Remote Logs Searcher via SFTP

Our servers generated multiple compressed logs every day. Some days there would be one log file, other days there could be five or six depending on activity. Over time this turned into thousands of compressed .gz log files covering months or years.

Whenever something suspicious happened (a bug, exploit attempt, etc.) - the only way to investigate it was by searching through those logs.

Originally, the process looked like this:

Download tens, or even hundreds of compressed log files from the server
Decompress them locally
Run grep searches across the extracted logs
Manually scan the results and piece together timelines

This worked, but it was slow and repetitive

The simple tool I made to automate this

The tool connects to the server via multiple simultanious SFTP connections and scans logs across a configurable time range.

Instead of downloading and searching files sequentially, the script:

lists the server’s log directory
filters files based on a time threshold (for example you’d input “30”, “90”, or “365” days)
downloads log files concurrently
decompresses .gz files automatically
scans each line for a target string
aggregates the results into a structured output

The tool is able to process hundreds of log files very quickly, because the downloading of the logs, decompression, and search, all run in parallel. So now an investigation that would have taken multiple hours, now turns into minutes.

How the log processing works

Each worker thread downloads a log file, decompresses it if needed (latest log file on the remote server is not compressed), and searches each line for the target string.

The python script is able to process an insane amount of log files in parallel by using multiple workers.

This reduced the time required to search large volumes of logs.

Python

num_workers = 10
threads = []

for _ in range(num_workers):
    t = threading.Thread(target=worker)
    t.start()
    threads.append(t)

file_queue.join()

for t in threads:
    t.join()

Quick Note:

Simultaneous sftp connections are also used by FileZilla
https://www.ridgeon-network.co.uk/blog/faster-ftp-transfers-with-filezilla-concurrent-connections

Visualizing the Search Results

Instead of printing results in the terminal, the script generates a local HTML page that displays matches grouped by log file.

The Python script injects the results as JSON into a HTML template.

Python

results_json = json.dumps(sorted_results, indent=4, ensure_ascii=False)

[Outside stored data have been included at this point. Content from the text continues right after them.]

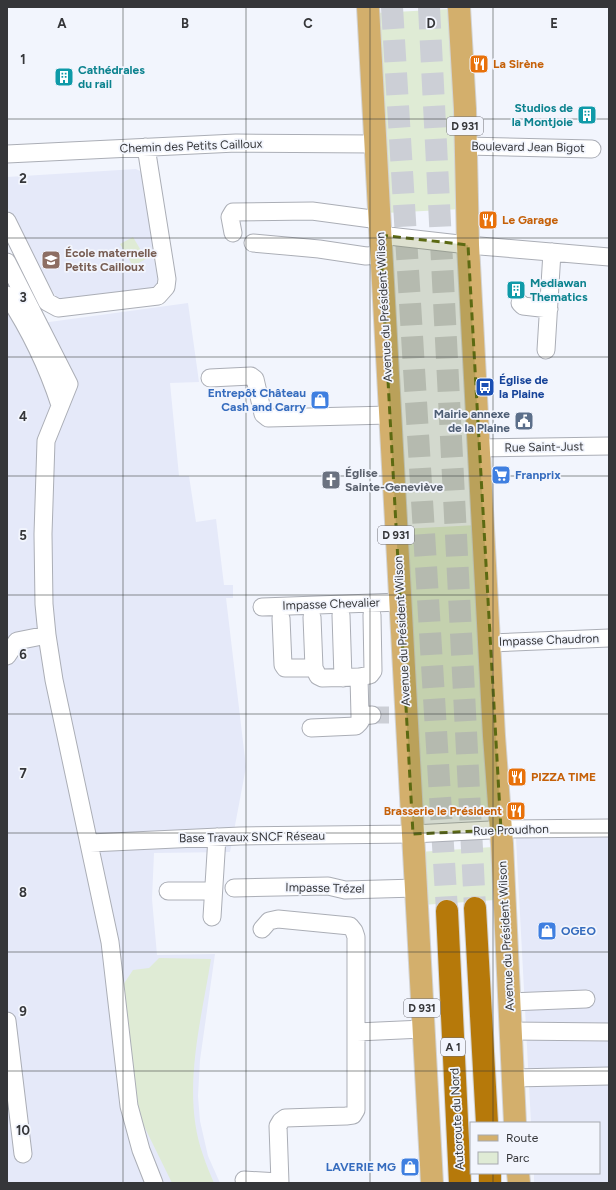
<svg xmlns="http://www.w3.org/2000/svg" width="616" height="1190" viewBox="0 0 616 1190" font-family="Figtree,sans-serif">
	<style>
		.built { fill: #e5e9f9 }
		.green { fill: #dfebd5 }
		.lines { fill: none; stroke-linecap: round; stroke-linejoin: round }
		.minor-tunnel { stroke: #cccfd6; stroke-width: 17; stroke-dasharray: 17 8; stroke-linecap: butt }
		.highway-tunnel { stroke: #cccfd6; stroke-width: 22; stroke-dasharray: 22 11; stroke-linecap: butt }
		.minor-casing { stroke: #abaeb6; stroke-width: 19 }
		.major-casing { stroke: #d3d3d3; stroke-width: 24 }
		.highway-casing { stroke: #d3d3d3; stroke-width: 24 }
		.minor { stroke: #fff; stroke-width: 17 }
		.major { stroke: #d3af6c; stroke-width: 22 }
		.highway { stroke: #b6790a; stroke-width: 22 }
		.marked { fill: #5c6a12; fill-opacity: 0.2; stroke: #5c6a12; stroke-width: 3; stroke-dasharray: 8 5; stroke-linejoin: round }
		.grid { fill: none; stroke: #353639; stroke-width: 1; stroke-opacity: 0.55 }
		.labels { text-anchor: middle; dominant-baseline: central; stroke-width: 3.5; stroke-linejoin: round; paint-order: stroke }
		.shield { fill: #f2f5fd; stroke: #6e6f74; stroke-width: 1 }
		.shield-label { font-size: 11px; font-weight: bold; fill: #353639 }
		.food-label { font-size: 12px; font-weight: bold; fill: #c56008; stroke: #f2f5fd; text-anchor: start }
		.culture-label { font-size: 12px; font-weight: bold; fill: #0d838f; stroke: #f2f5fd; text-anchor: start }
		.street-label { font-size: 12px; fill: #353639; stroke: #f2f5fd }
		.education-label { font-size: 12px; font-weight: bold; fill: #785e54; stroke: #f2f5fd; text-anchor: start }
		.transit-label { font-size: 12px; font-weight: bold; fill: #164399; stroke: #f2f5fd; text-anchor: start }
		.shop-label { font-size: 12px; font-weight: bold; fill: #366cbe; stroke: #f2f5fd; text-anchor: end }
		.service-label { font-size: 12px; font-weight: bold; fill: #4e5e75; stroke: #f2f5fd; text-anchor: end }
		.worship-label { font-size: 12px; font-weight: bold; fill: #5b616d; stroke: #f2f5fd; text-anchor: start }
		.grid-label { font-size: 13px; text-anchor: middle; font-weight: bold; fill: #353639; stroke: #f2f5fd; stroke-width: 3.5; stroke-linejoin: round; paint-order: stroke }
	</style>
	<rect width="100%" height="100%" fill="#f2f5fd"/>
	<path class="built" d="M136,169L142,172L158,284L156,288L62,301L57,299L10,216L7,204V177Z
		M7,256L42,323L188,303L199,382L170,383L179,476H189L196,522L216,519L224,585H233V598H226L246,767L230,852L154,853L152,899L157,955L215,954L200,1060L198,1096L200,1121L208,1156L220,1183H7Z
		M609,836V1183H534V1173H599V1123H531L516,838Z"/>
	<path class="green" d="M451,9L462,209L385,213L376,13Z
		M133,237L146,259L133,266L120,244Z
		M477,525L492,812L417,816L402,529Z
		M493,847L496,900L422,905L419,852Z
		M159,958L211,959C201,1022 181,1093 203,1155C206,1164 210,1174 214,1183H172L143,1124L138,1104L123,985L133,970L149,968Z"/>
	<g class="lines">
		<path class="minor-tunnel" d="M372,715H392"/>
		<path class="highway-tunnel" d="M392,7L447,911
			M429,7L475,908"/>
		<defs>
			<path id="minor" d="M465,146L592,149
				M7,154L236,143L374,144
				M7,221L47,302L58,308L158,296L166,287L167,279L146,147
				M233,233L230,217L233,212L312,211L379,220
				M380,235L468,245L609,257
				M253,243L319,249L366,256L381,255
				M7,262L69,384L46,441L43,534L44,604L47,635L54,680L110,942L129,1106L141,1150L154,1183
				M7,295C30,330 47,365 60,405
				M520,303L523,306L549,309
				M546,350L552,252
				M210,378L251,376L255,379L263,414L268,418L390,415
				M479,448L609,446
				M262,607L400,602
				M341,615L343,678
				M312,617L314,668
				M281,618L283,665L285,668H314L318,676L322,678L359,677L360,716
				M490,643L609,638
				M7,656L17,641L47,635
				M359,677L370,675L373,671L372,615
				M311,728L356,726L360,722V716L372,715
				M90,843L240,836L413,834L510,829L609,828
				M234,888L328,886L345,890L416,888
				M168,891H213
				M212,917L217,837
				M262,929L269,921L278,919L350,926L354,931L356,937V1110L353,1115L346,1116L285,1118L281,1121L278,1126L280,1183
				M509,1002L586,999
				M7,1021L23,1154
				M511,1031L609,1032
				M357,1032L423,1029
				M513,1078L609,1076
				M244,1180L279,1182"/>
			<path id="major" d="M368,7L432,1183
				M459,7L465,109L468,245L494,736L502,844L515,1123
				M518,1173L519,1183"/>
			<path id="highway" d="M475,908L487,1123
				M447,911L460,1183
				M490,1173V1183"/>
		</defs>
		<use href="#minor" class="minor-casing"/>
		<use href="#major" class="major-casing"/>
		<use href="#highway" class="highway-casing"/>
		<use href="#minor" class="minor"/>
		<use href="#major" class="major"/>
		<use href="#highway" class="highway"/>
	</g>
	<path class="marked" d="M380,235L468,245L501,830L413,834Z"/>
	<path class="grid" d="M123,7V1183M246,7V1183M370,7V1183M493,7V1123M7,119H609M7,238H609M7,357H609M7,476H609M7,595H609M7,714H609M7,833H609M7,952H609M7,1071H609M493,1173V1183"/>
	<defs>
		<symbol id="restaurant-square" viewBox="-11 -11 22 22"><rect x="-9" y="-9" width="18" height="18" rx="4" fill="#e8710a" stroke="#f2f5fd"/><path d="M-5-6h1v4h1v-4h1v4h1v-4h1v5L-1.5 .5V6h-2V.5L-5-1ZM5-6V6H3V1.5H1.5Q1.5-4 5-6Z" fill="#fff"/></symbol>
		<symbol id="building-square" viewBox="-11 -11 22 22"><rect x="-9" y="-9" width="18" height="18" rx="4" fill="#0f9aa8" stroke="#f2f5fd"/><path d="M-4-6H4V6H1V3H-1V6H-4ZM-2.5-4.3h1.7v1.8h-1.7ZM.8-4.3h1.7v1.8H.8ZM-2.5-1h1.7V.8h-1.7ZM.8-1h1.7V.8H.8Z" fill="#fff"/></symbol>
		<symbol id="school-square" viewBox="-11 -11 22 22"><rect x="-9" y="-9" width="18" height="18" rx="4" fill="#8d6e63" stroke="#f2f5fd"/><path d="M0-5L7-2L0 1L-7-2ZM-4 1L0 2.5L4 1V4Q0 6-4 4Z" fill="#fff"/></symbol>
		<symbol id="bus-square" viewBox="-11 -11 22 22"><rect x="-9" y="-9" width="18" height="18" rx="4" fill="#1a4fb4" stroke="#f2f5fd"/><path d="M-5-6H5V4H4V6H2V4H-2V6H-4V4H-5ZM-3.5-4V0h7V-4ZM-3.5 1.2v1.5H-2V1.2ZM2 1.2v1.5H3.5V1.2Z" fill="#fff"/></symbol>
		<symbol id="shop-square" viewBox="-11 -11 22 22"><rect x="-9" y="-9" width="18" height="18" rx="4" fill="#3f7fe0" stroke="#f2f5fd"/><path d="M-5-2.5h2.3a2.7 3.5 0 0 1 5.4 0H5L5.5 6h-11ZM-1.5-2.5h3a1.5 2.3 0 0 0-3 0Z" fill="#fff"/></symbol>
		<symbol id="civic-square" viewBox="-11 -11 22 22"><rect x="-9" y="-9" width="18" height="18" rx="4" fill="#5c6f8a" stroke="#f2f5fd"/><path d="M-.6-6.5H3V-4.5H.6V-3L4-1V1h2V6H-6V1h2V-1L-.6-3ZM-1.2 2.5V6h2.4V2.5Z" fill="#fff"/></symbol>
		<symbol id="supermarket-square" viewBox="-11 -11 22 22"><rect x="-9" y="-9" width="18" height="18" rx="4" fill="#3f7fe0" stroke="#f2f5fd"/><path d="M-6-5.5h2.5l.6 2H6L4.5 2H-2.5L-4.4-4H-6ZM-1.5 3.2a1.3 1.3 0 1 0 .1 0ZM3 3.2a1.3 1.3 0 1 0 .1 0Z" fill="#fff"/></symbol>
		<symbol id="church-square" viewBox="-11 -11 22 22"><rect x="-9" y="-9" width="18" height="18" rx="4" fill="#6b7280" stroke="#f2f5fd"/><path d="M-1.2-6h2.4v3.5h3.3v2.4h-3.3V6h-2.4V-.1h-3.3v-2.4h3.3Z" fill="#fff"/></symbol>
	</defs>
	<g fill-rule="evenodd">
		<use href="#restaurant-square" x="468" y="53" width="22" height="22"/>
		<use href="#building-square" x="53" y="66" width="22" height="22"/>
		<use href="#building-square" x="576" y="104" width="22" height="22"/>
		<use href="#restaurant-square" x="477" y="209" width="22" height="22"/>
		<use href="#school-square" x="40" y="249" width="22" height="22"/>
		<use href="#building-square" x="505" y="279" width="22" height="22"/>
		<use href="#bus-square" x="474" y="376" width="22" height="22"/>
		<use href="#shop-square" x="309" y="389" width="22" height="22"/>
		<use href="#civic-square" x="513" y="410" width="22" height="22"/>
		<use href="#supermarket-square" x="490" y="464" width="22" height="22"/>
		<use href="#church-square" x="320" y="469" width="22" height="22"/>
		<use href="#restaurant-square" x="506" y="766" width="22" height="22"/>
		<use href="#restaurant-square" x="505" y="800" width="22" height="22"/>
		<use href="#shop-square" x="536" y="920" width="22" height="22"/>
		<use href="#shop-square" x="399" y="1156" width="22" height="22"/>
	</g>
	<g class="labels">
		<g class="shield">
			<rect x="447" y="117" width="36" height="18" rx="3"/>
			<rect x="378" y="526" width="36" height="18" rx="3"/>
			<rect x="404" y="999" width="36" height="18" rx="3"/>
			<rect x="441" y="1038" width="24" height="18" rx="3"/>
		</g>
		<g class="shield-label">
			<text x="465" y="126">D 931</text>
			<text x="396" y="535">D 931</text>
			<text x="422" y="1008">D 931</text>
			<text x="453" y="1047">A 1</text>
		</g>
		<g class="food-label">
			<text x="493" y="64">La Sirène</text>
			<text x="502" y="220">Le Garage</text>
			<text x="531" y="777">PIZZA TIME</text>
			<text x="502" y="811" text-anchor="end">Brasserie le Président</text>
		</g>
		<g class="culture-label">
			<text x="78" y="70">Cathédrales<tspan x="78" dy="14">du rail</tspan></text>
			<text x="573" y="108" text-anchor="end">Studios de<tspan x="573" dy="14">la Montjoie</tspan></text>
			<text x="530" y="283">Mediawan<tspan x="530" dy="14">Thematics</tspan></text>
		</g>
		<g class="street-label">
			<text transform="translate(191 146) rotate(-2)">Chemin des Petits Cailloux</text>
			<text transform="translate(528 147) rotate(1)">Boulevard Jean Bigot</text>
			<text transform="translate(384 307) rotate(-93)">Avenue du Président Wilson</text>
			<text transform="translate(544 447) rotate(-1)">Rue Saint-Just</text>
			<text transform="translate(331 604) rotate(-2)">Impasse Chevalier</text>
			<text transform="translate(402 631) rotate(-93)">Avenue du Président Wilson</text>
			<text transform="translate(549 640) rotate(-2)">Impasse Chaudron</text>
			<text transform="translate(511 830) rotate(-2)">Rue Proudhon</text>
			<text transform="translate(252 837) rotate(-1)">Base Travaux SNCF Réseau</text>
			<text transform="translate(325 888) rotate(1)">Impasse Trézel</text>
			<text transform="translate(506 936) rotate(-93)">Avenue du Président Wilson</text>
			<text transform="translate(457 1119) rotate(-93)">Autoroute du Nord</text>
		</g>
		<g class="education-label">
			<text x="65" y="253">École maternelle<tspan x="65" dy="14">Petits Cailloux</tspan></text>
		</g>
		<g class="transit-label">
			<text x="499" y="380">Église de<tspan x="499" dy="14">la Plaine</tspan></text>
		</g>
		<g class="shop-label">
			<text x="306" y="393">Entrepôt Château<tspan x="306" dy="14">Cash and Carry</tspan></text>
			<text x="515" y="475" text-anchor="start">Franprix</text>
			<text x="561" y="931" text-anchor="start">OGEO</text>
			<text x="396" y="1167">LAVERIE MG</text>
		</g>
		<g class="service-label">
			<text x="510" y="414">Mairie annexe<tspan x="510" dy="14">de la Plaine</tspan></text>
		</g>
		<g class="worship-label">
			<text x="345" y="473">Église<tspan x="345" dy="14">Sainte-Geneviève</tspan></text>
		</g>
	</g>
	<g class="grid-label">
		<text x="62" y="28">A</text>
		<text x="185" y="28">B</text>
		<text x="308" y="28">C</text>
		<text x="431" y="28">D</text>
		<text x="554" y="28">E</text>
		<text x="23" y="64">1</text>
		<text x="23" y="183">2</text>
		<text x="23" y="302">3</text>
		<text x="23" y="421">4</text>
		<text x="23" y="540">5</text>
		<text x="23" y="659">6</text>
		<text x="23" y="778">7</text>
		<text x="23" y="897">8</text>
		<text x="23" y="1016">9</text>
		<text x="23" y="1135">10</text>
	</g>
	<rect width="616" height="1190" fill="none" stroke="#353639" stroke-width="16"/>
	<rect x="470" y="1122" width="130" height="52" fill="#f2f5fd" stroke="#a6a9af"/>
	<rect x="478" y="1135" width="20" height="6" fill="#d3af6c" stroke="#a6a9af"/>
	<text x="506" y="1142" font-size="12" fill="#353639">Route</text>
	<rect x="478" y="1152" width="20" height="12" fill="#dfebd5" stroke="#a6a9af"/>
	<text x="506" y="1162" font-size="12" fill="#353639">Parc</text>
</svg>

with open(template_path, 'r', encoding='utf-8') as file:
    html_template_content = file.read()

html_template_content = html_template_content.replace(
    '>PLACEHOLDER_DATA',
    f'>{results_json}'
)

with open(output_path, 'w', encoding='utf-8') as file:
    file.write(html_template_content)

webbrowser.open('file://' + os.path.realpath(output_path))

Example of the Visual Output Template

The HTML visualizer renders the results and allows quick inspection of matches.

Html

<h1>RESULTS</h1>

<div id="utc-time"></div>

<div id="input-section" class="input-section">
    <textarea id="input">PLACEHOLDER_DATA</textarea>
    <button onclick="visualizeLogs()">Visualize</button>
</div>

<div id="results"></div>

This is a simplified version of my one, for demonstration purposes.

The results are rendered dynamically with JavaScript →

Javascript

Object.entries(data).forEach(([filename, lines]) => {

    const fileDiv = document.createElement('div')
    fileDiv.className = 'file-result'

    const filenameDiv = document.createElement('div')
    filenameDiv.className = 'file-name'
    filenameDiv.textContent = filename

    const linesDiv = document.createElement('div')
    linesDiv.className = 'log-lines'

    lines.forEach(line => {
        const lineDiv = document.createElement('div')
        lineDiv.className = 'log-line'
        lineDiv.textContent = line
        linesDiv.appendChild(lineDiv)
    })

    fileDiv.appendChild(filenameDiv)
    fileDiv.appendChild(linesDiv)
    resultsDiv.appendChild(fileDiv)

})

This produced a structured interface where log matches were grouped by file and displayed in chronological order.

Conclusion

I originally built the tool for my own debugging and investigation work.

Over time I shared it with trusted members of the volunteer team managing the servers. Instead of manually downloading and searching logs, they could simply run the script, specify a time range and search string, and immediately see all relevant log entries.

This made it much easier to investigate incidents, trace user activity, and debug unexpected server behaviour.

Takeaways

One thing I have learnt running online projects, is that repetitive operational tasks are almost always worth automating.
Even small internal tools can eliminate hours of manual work and make work dramatically faster.
This project was a good reminder that sometimes the most useful software isn’t a product - it’s the internal tools that make running a system easier.